SBI sees this fiscal as a turning point
State Bank of India (SBI) chairman Rajnish Kumar expects fiscal 2020 to be a turning point for India’s biggest lender. The bank will direct its efforts to achieve a more sustainable mix of business both in its domestic and overseas operations, Kumar wrote to the bank’s shareholders in SBI’s FY19 annual report.
To assuage the fears of bad loans, Kumar told shareholders that exposure to sensitive and stressed sectors such as real estate and telecom are being reviewed at half-yearly intervals. Sectors such as power, telecom, iron and steel, textiles, which are going through a challenging phase, are watched continuously.
The bank, he said, has started the revamp of the corporate credit structure and system within the bank on lines that will widen its client base and focus on new segments.
He said he is taking cues from the last year; the bank has set the goal to achieve a healthy credit growth of 10-12% in this fiscal.
To an extent the credit revival and recoveries in fiscal 2019 have already set the tone and the bank is confident of achieving the target set this fiscal.
“My message this year highlights the progress in the revival strategy,” he said.
The growth in business, Kumar said, will be achieved by portfolio re-ordering to reduce the credit risk-weighted assets (RWA) to total advances ratio and internal reorganisation of the corporate banking.

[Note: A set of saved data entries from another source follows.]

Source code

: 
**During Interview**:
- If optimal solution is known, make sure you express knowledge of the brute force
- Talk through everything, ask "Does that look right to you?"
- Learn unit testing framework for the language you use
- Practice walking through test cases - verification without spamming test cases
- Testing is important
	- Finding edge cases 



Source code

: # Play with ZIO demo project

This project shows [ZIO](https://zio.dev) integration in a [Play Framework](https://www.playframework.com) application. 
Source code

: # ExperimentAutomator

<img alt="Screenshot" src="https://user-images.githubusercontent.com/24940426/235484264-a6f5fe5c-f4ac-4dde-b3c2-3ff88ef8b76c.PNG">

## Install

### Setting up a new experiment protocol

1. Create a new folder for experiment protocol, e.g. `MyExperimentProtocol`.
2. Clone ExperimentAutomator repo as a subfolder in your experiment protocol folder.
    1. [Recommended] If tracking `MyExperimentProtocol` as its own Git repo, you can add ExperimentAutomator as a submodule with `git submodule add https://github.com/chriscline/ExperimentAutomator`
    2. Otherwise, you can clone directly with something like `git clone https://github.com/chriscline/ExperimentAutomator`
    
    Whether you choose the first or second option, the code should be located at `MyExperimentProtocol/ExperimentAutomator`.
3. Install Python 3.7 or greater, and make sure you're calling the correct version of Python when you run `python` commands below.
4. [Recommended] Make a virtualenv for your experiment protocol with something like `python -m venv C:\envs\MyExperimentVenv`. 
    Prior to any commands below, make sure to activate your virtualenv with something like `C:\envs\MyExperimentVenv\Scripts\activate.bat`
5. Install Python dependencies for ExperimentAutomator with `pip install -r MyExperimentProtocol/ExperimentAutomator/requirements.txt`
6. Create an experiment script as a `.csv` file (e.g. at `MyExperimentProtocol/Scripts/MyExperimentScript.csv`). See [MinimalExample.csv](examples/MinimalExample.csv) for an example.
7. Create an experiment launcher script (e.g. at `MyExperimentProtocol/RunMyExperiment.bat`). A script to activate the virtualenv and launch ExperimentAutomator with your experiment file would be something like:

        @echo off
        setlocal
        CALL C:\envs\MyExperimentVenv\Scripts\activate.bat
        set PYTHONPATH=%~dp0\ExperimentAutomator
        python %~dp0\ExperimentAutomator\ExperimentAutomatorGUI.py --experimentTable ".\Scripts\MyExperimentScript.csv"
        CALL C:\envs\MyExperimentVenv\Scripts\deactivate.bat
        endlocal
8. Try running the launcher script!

“Accordingly, our transformation strategy going forward will continue to focus predominantly on five areas: customer service, corporate credit revamp, digitisation of banking operations, synergy between subsidiaries and development of our human resource,” said Kumar.
The bank already has a large customer base in every business segment and therefore the benefits of retaining the existing customer base far outweigh the cost of acquiring new.
“Accordingly, in the coming year, the bank will roll out revised customer satisfaction measures to gauge customer satisfaction. Our unique training programme - ‘Nayi Disha- Phase 2’ - be focusing on a customer-centric approach for employees, thus linking our human resource training with customer service,” he said.
“Strengthening of credit processes and increased product penetration across high priority relationships have been and will be our guiding principle going forward,” he said. However, Kumar cautioned that a sustainable recovery is not just a mechanical arithmetic but also requires deep structural transformation and strategic shifts in the portfolio. Revamping of corporate credit structure and system within the bank has already been initiated.